Percakapan dalam hubungan suami istri bukan hanya sekedar pertukaran informasi. Melalui pembicaraan, kita menyatakan perasaan hati, memperjelas pikiran, menyampaikan ide dan juga berhubungan dengan pasangan. Ini merupakan cara yang menyenangkan untuk meluangkan waktu, belajar mengenal satu sama lain, melepaskan ketegangan serta menyampaikan pendapat. Dengan demikian, tujuan
komunikasi keluarga bukanlah sekedar menyampaikan informasi melainkan membetuk hubungan dengan pasangan. Peranan komunikasi dalam rumah tangga akan berfungsi dengan optimal bila didalamya terdapat pola komunikasi yang terbuka, ada sikap saling menerima, Mendukung, rasa aman, dan nyaman serta memiliki kehidupan spiritual yang terjaga (Kriswanto, 2005:9). Sebab itu kualitas dari hubungan tersebut tergantung kepada kesanggupan seseorang untuk menyatakan diri kepada orang lain. Mereka yang tidak dapat berkomunikasi kontruktif, jujur, dan terbuka, akan tetap menemui kesulitan untuk hidup bersama dalam suatu keluarga. Dengan kata lain kecakapan komunikasi dalam rumah tangga memegang peranan penting dalam menentukan kebahagiaan rumah tangga (Kuntaraf, 1999: 1-2). Berdasarkan latar belakang masalah di atas, peneliti tertarik untuk melakukan penelitian dengan judul: Pola Komunikasi Dalam Menjalani Hubungan Pernikahan Long Distance Relationship Pada Tiga Pasangan LDR Mahasiswa Jurusan Kedokteran Universitas Andalas. 1.2 Rumusan Masalah Berdasarkan uraian di atas maka rumusan masalah dalam penelitian ini adalah sebagai berikut: 1. Pagaimana pola komunikasi interpersonal yang terjadi antara pasangan suami istri Long distance relationship.
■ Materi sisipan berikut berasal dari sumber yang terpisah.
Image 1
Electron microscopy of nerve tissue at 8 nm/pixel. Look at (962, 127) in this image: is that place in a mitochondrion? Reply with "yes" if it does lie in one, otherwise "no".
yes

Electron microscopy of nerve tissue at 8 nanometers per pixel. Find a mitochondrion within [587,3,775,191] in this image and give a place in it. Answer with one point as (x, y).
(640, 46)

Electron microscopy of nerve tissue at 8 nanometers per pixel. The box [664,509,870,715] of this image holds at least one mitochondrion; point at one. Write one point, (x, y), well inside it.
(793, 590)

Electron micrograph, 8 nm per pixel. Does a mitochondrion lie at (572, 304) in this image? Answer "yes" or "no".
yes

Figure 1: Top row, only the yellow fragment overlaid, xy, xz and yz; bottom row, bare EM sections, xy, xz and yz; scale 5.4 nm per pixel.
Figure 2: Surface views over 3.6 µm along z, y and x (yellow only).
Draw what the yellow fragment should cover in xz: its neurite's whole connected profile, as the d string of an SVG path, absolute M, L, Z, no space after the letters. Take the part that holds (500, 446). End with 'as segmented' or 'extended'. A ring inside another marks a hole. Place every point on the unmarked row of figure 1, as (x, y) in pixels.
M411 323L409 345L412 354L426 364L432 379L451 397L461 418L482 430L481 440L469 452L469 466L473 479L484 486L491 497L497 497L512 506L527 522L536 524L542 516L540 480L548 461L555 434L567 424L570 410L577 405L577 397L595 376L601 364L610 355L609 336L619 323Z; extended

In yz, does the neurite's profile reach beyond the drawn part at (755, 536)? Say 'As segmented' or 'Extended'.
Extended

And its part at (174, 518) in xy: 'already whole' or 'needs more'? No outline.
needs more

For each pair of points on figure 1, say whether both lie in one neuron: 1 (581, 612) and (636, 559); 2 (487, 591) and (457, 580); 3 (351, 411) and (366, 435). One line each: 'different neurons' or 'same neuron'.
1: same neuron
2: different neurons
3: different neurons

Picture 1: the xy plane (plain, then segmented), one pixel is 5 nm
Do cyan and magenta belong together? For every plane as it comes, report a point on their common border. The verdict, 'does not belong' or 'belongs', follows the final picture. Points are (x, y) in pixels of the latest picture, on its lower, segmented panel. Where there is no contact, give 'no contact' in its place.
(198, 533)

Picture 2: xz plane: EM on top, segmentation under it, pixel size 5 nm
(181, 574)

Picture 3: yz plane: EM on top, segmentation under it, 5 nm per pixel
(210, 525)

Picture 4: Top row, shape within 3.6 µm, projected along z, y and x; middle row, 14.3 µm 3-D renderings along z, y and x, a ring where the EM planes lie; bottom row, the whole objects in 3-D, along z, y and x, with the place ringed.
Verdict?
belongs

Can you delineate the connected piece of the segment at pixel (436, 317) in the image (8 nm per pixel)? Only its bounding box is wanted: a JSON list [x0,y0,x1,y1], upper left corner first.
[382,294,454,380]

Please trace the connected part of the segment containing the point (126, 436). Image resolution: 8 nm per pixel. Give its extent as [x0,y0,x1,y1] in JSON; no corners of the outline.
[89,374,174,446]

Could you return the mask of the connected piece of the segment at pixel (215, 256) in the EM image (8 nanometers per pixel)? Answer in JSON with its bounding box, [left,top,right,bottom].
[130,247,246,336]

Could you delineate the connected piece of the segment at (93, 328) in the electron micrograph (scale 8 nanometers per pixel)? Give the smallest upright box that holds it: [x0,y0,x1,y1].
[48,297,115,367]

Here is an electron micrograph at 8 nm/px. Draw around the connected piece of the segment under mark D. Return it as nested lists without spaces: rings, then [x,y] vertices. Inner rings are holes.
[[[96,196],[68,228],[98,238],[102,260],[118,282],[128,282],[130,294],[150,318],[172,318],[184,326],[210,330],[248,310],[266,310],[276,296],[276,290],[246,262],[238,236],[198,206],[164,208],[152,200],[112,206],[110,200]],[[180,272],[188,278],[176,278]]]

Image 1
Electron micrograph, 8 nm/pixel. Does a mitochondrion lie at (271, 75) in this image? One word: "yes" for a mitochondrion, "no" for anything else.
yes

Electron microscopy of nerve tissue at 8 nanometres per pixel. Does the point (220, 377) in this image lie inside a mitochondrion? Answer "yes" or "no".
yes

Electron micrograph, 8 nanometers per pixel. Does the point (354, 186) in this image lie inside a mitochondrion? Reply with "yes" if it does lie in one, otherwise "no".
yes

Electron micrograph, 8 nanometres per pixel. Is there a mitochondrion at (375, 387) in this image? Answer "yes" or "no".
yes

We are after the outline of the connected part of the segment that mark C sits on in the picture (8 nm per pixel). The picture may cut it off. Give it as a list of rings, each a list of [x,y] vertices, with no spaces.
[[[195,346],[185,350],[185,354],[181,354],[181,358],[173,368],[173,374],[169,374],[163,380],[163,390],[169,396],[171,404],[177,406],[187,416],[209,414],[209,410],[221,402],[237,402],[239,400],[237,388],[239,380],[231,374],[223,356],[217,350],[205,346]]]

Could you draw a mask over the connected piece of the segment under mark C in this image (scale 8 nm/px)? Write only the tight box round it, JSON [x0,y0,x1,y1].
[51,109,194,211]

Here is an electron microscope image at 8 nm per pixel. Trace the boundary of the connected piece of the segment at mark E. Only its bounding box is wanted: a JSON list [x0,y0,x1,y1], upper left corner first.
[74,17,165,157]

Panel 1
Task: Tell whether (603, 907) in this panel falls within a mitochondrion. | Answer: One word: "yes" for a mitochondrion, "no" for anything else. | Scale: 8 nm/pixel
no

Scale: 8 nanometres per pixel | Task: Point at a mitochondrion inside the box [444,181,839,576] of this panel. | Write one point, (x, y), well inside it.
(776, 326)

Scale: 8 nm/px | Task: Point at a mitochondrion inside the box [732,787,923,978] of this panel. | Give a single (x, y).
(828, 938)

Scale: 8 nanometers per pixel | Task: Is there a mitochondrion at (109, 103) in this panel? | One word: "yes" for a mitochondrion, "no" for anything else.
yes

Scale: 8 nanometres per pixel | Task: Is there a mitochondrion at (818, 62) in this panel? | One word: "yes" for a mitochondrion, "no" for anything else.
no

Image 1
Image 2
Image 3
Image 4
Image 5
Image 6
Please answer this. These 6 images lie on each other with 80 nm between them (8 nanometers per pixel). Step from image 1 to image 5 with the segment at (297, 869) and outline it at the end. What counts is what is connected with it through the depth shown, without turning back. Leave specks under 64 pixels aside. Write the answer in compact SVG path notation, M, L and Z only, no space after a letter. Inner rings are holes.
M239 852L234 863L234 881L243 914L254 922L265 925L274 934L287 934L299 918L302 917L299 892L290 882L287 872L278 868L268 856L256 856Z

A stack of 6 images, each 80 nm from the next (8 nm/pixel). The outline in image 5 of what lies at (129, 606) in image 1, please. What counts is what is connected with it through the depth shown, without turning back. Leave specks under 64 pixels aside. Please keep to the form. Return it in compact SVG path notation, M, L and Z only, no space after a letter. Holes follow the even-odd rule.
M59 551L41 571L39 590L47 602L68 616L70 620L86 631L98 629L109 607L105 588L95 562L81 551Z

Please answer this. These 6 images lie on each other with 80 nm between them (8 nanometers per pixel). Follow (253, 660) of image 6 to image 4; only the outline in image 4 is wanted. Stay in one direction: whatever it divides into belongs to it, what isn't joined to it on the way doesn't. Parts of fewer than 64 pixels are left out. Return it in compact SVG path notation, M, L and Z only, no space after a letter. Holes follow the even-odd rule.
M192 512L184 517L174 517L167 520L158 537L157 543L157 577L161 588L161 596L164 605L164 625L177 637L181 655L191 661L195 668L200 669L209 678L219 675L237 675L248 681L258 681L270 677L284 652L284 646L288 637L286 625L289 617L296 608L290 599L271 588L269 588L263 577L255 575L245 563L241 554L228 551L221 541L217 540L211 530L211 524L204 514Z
2. Faktor yang mempengaruhi pola komunikasi interpersonal yang dipakai pasangan suami istri Long distance relationship.
1.3 Tujuan Penelitian Berdasarkan rumusan masalah di atas tujuan penelitian ini adalah sebagai berikut: 1.
Untuk mengetahui dan mendeskripsikan pola komunikasi yang terjadi antara pasangan suami istri Long distance relationship.
2.
Faktor yang mempengaruhi pola komunikasi interpersonal yang dipakai pasangan suami istri Long distance relationship
1.4. Manfaat penelitian 1. Secara teoritis a. Manfaat teoritis dari penelitian ini adalah dapat menambah pengetahuan dalam bahan kajian yang sama dan permasalahan yang berbeda b. Hasil penelitian diharapkan memberi sumbangan pada ilmu pengetahuan studi tentang komunikasi interpersonal.
2. Secara praktis Hasil penelitian diharapkan dapat memberi masukan yang bermanfaat bagi pasangan suami istri Long Distance Relationship dalam menjalani pernikahannya.